Skip ahead to the 7:00 mark for footage of LBJ pressing the flesh in old Kentucky, where “a third of the county is faced with chronic unemployment.” The president put it this way:

“For the first time in our history, an America without hunger is a practical prospect. And it must, it just simply must become the urgent business of all men and women of every race and every religion and every region.”

LBJ shakes hands with a citizen in Appalachia, 1964. Photo by Cecil Stoughton, from the LBJ Library

You don’t have to look at too many photos from Appalachia in the 1960s to see just how bare the living could be in those days. The government helped change it:

Medicare and Medicaid expanded the availability of medical care for the elderly and indigent. Poverty among the elderly plummeted while their use of medical care soared: between 1964 and 1973, hospital discharges of the elderly rose by 350%. Poor people began visiting doctors at the same rates as everyone else.

Operation Head Start helped significant numbers of poor children prepare for school; Upward Bound prepared large numbers of adolescents for college; and financial assistance permitted thousands of young people from families with low or modest incomes to take advantage of higher education.
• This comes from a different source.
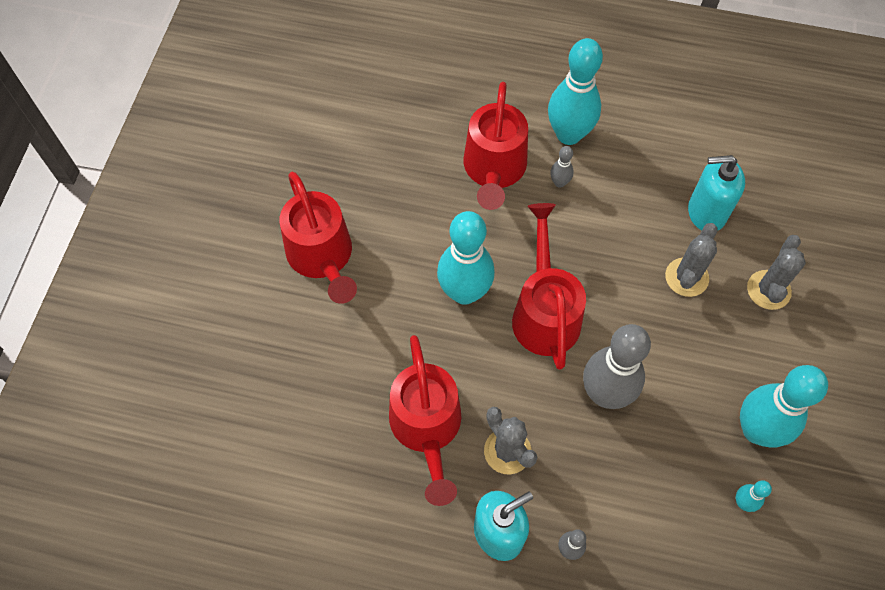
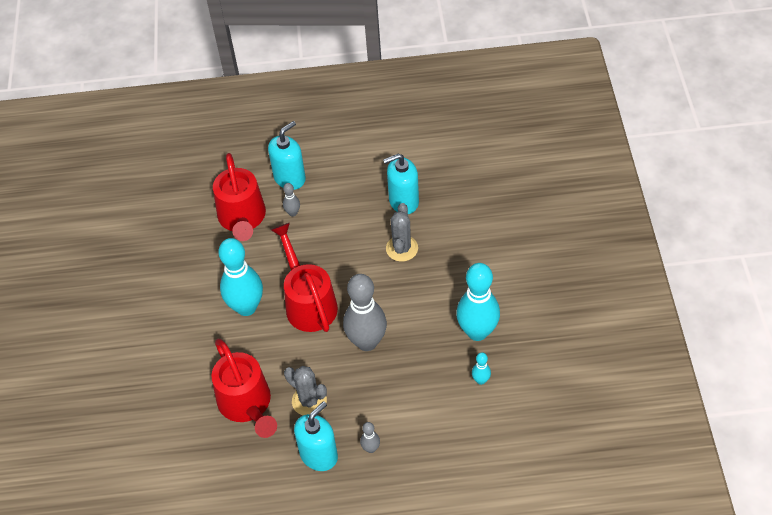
camera: 15 degrees left, 10 degrees down
red watering can [280,172,357,304] -> none
turquoise bowling pin [548,38,603,145] -> turquoise soap dispenser [268,121,306,190]
grey cactus [747,235,806,310] -> none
Were there mistakes and missteps and abuses? Sure. Those huge city housing complexes didn’t work out too well. Yes, people found ways to game the system and get their hands on money they didn’t deserve. The same is true of the Defense Department and its game-playing contractors and occasional boondoggle fighter jets, and yet nobody ever suggests that the governent can or should get out of the business of the public defense.
 
A lot of people are a lot better off 50 years ago because LBJ and Congress worked hard to make things better for all citizens. Good for them, and good for us, for trying everything we could to help Americans make a better life — and shame on us if we listen to the naysayers and give up now.
 
(And one more thing: anti-smoking measures, spurred by the 1964 report of U.S. Surgeon General Luther Terry, have now saved an incredible 8 million American lives. Thanks, federal government!)